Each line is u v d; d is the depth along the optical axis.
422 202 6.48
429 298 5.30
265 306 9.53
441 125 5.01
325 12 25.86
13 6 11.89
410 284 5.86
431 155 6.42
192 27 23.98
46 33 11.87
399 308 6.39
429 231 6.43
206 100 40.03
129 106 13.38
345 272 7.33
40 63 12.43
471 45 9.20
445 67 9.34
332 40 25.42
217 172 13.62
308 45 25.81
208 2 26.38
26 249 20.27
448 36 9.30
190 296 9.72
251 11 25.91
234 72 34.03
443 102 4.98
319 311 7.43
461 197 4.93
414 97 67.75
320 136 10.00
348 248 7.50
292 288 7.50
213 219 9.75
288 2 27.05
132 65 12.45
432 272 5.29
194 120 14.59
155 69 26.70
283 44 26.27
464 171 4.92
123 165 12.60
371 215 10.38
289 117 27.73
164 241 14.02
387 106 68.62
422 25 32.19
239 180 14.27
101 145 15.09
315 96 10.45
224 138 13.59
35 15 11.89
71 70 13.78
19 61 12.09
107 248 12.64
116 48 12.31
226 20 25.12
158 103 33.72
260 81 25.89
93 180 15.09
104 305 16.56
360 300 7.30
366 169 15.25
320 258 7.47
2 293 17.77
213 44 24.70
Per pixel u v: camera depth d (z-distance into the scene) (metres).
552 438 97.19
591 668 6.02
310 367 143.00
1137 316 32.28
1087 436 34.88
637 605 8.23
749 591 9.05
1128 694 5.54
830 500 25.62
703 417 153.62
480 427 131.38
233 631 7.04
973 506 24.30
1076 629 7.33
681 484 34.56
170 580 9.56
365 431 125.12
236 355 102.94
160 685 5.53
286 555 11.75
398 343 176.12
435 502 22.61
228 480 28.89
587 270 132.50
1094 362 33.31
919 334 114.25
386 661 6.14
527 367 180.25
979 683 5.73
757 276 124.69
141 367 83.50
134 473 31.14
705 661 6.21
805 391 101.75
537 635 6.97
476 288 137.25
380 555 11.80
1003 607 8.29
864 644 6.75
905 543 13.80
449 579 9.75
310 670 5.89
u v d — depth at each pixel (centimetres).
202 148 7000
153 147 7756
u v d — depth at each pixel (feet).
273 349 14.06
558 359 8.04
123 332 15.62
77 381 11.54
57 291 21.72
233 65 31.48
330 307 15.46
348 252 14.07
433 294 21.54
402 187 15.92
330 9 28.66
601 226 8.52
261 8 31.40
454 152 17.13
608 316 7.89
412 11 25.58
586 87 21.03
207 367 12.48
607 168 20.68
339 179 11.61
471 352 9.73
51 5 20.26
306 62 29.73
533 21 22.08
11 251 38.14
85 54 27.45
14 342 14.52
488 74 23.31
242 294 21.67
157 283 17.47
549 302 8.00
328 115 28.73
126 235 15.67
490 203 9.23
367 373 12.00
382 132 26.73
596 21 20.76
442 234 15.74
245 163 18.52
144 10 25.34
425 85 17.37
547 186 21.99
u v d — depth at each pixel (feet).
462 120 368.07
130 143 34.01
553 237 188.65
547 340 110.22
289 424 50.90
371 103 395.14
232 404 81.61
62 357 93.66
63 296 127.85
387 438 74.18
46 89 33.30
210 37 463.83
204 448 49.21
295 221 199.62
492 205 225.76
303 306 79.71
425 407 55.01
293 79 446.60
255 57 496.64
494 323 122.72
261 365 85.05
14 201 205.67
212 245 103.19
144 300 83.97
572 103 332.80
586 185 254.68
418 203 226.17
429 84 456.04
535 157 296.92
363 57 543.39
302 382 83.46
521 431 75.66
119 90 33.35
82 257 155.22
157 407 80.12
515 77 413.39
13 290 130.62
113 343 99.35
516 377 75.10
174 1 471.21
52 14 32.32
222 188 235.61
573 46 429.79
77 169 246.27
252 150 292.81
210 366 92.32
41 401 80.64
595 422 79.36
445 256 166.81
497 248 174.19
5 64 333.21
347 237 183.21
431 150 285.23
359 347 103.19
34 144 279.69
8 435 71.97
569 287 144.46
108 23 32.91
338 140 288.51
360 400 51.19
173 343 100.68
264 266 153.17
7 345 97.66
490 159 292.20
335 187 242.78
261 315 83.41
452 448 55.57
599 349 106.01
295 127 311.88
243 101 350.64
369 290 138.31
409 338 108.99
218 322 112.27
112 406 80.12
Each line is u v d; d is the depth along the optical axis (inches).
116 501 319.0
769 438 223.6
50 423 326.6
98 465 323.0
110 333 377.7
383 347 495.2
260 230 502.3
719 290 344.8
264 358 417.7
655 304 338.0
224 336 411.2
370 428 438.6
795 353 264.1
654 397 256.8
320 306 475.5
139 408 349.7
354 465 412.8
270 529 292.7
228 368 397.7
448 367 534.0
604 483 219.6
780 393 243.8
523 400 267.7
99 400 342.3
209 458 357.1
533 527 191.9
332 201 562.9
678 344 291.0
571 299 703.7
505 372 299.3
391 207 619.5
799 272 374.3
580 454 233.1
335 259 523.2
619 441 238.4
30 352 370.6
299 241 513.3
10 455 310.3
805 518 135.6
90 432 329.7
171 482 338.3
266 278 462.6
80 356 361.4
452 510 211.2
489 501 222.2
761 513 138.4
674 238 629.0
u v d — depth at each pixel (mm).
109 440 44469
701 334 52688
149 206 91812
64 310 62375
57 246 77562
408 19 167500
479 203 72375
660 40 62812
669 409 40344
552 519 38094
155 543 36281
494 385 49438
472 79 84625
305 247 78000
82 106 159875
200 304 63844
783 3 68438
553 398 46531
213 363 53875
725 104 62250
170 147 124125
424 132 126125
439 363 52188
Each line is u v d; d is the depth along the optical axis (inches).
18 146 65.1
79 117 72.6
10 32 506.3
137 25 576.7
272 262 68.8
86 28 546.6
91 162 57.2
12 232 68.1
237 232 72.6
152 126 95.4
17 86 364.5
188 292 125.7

======

# TRY IT
Your reply must consist of the entire listing, repeated word for word.

# RESULT
Each line is u v d; d is the depth along the optical axis.
422 202 6.48
429 298 5.30
265 306 9.53
441 125 5.01
325 12 25.86
13 6 11.89
410 284 5.86
431 155 6.42
192 27 23.98
46 33 11.87
399 308 6.39
429 231 6.43
206 100 40.03
129 106 13.38
345 272 7.33
40 63 12.43
471 45 9.20
445 67 9.34
332 40 25.42
217 172 13.62
308 45 25.81
208 2 26.38
26 249 20.27
448 36 9.30
190 296 9.72
251 11 25.91
234 72 34.03
443 102 4.98
319 311 7.43
461 197 4.93
414 97 67.75
320 136 10.00
348 248 7.50
292 288 7.50
213 219 9.75
288 2 27.05
132 65 12.45
432 272 5.29
194 120 14.59
155 69 26.70
283 44 26.27
464 171 4.92
123 165 12.60
371 215 10.38
289 117 27.73
164 241 14.02
387 106 68.62
422 25 32.19
239 180 14.27
101 145 15.09
315 96 10.45
224 138 13.59
35 15 11.89
71 70 13.78
19 61 12.09
107 248 12.64
116 48 12.31
226 20 25.12
158 103 33.72
260 81 25.89
93 180 15.09
104 305 16.56
360 300 7.30
366 169 15.25
320 258 7.47
2 293 17.77
213 44 24.70
Per pixel u v: camera depth d (z-distance into the scene) (metres).
552 438 97.19
591 668 6.02
310 367 143.00
1137 316 32.28
1087 436 34.88
637 605 8.23
749 591 9.05
1128 694 5.54
830 500 25.62
703 417 153.62
480 427 131.38
233 631 7.04
973 506 24.30
1076 629 7.33
681 484 34.56
170 580 9.56
365 431 125.12
236 355 102.94
160 685 5.53
286 555 11.75
398 343 176.12
435 502 22.61
228 480 28.89
587 270 132.50
1094 362 33.31
919 334 114.25
386 661 6.14
527 367 180.25
979 683 5.73
757 276 124.69
141 367 83.50
134 473 31.14
705 661 6.21
805 391 101.75
537 635 6.97
476 288 137.25
380 555 11.80
1003 607 8.29
864 644 6.75
905 543 13.80
449 579 9.75
310 670 5.89
u v d — depth at each pixel (centimetres).
202 148 7000
153 147 7756
u v d — depth at each pixel (feet).
273 349 14.06
558 359 8.04
123 332 15.62
77 381 11.54
57 291 21.72
233 65 31.48
330 307 15.46
348 252 14.07
433 294 21.54
402 187 15.92
330 9 28.66
601 226 8.52
261 8 31.40
454 152 17.13
608 316 7.89
412 11 25.58
586 87 21.03
207 367 12.48
607 168 20.68
339 179 11.61
471 352 9.73
51 5 20.26
306 62 29.73
533 21 22.08
11 251 38.14
85 54 27.45
14 342 14.52
488 74 23.31
242 294 21.67
157 283 17.47
549 302 8.00
328 115 28.73
126 235 15.67
490 203 9.23
367 373 12.00
382 132 26.73
596 21 20.76
442 234 15.74
245 163 18.52
144 10 25.34
425 85 17.37
547 186 21.99
u v d — depth at each pixel (feet).
462 120 368.07
130 143 34.01
553 237 188.65
547 340 110.22
289 424 50.90
371 103 395.14
232 404 81.61
62 357 93.66
63 296 127.85
387 438 74.18
46 89 33.30
210 37 463.83
204 448 49.21
295 221 199.62
492 205 225.76
303 306 79.71
425 407 55.01
293 79 446.60
255 57 496.64
494 323 122.72
261 365 85.05
14 201 205.67
212 245 103.19
144 300 83.97
572 103 332.80
586 185 254.68
418 203 226.17
429 84 456.04
535 157 296.92
363 57 543.39
302 382 83.46
521 431 75.66
119 90 33.35
82 257 155.22
157 407 80.12
515 77 413.39
13 290 130.62
113 343 99.35
516 377 75.10
174 1 471.21
52 14 32.32
222 188 235.61
573 46 429.79
77 169 246.27
252 150 292.81
210 366 92.32
41 401 80.64
595 422 79.36
445 256 166.81
497 248 174.19
5 64 333.21
347 237 183.21
431 150 285.23
359 347 103.19
34 144 279.69
8 435 71.97
569 287 144.46
108 23 32.91
338 140 288.51
360 400 51.19
173 343 100.68
264 266 153.17
7 345 97.66
490 159 292.20
335 187 242.78
261 315 83.41
452 448 55.57
599 349 106.01
295 127 311.88
243 101 350.64
369 290 138.31
409 338 108.99
218 322 112.27
112 406 80.12
Each line is u v d; d is the depth along the optical axis (inches).
116 501 319.0
769 438 223.6
50 423 326.6
98 465 323.0
110 333 377.7
383 347 495.2
260 230 502.3
719 290 344.8
264 358 417.7
655 304 338.0
224 336 411.2
370 428 438.6
795 353 264.1
654 397 256.8
320 306 475.5
139 408 349.7
354 465 412.8
270 529 292.7
228 368 397.7
448 367 534.0
604 483 219.6
780 393 243.8
523 400 267.7
99 400 342.3
209 458 357.1
533 527 191.9
332 201 562.9
678 344 291.0
571 299 703.7
505 372 299.3
391 207 619.5
799 272 374.3
580 454 233.1
335 259 523.2
619 441 238.4
30 352 370.6
299 241 513.3
10 455 310.3
805 518 135.6
90 432 329.7
171 482 338.3
266 278 462.6
80 356 361.4
452 510 211.2
489 501 222.2
761 513 138.4
674 238 629.0
u v d — depth at each pixel (mm).
109 440 44469
701 334 52688
149 206 91812
64 310 62375
57 246 77562
408 19 167500
479 203 72375
660 40 62812
669 409 40344
552 519 38094
155 543 36281
494 385 49438
472 79 84625
305 247 78000
82 106 159875
200 304 63844
783 3 68438
553 398 46531
213 363 53875
725 104 62250
170 147 124125
424 132 126125
439 363 52188
Each line is u v d; d is the depth along the optical axis (inches).
18 146 65.1
79 117 72.6
10 32 506.3
137 25 576.7
272 262 68.8
86 28 546.6
91 162 57.2
12 232 68.1
237 232 72.6
152 126 95.4
17 86 364.5
188 292 125.7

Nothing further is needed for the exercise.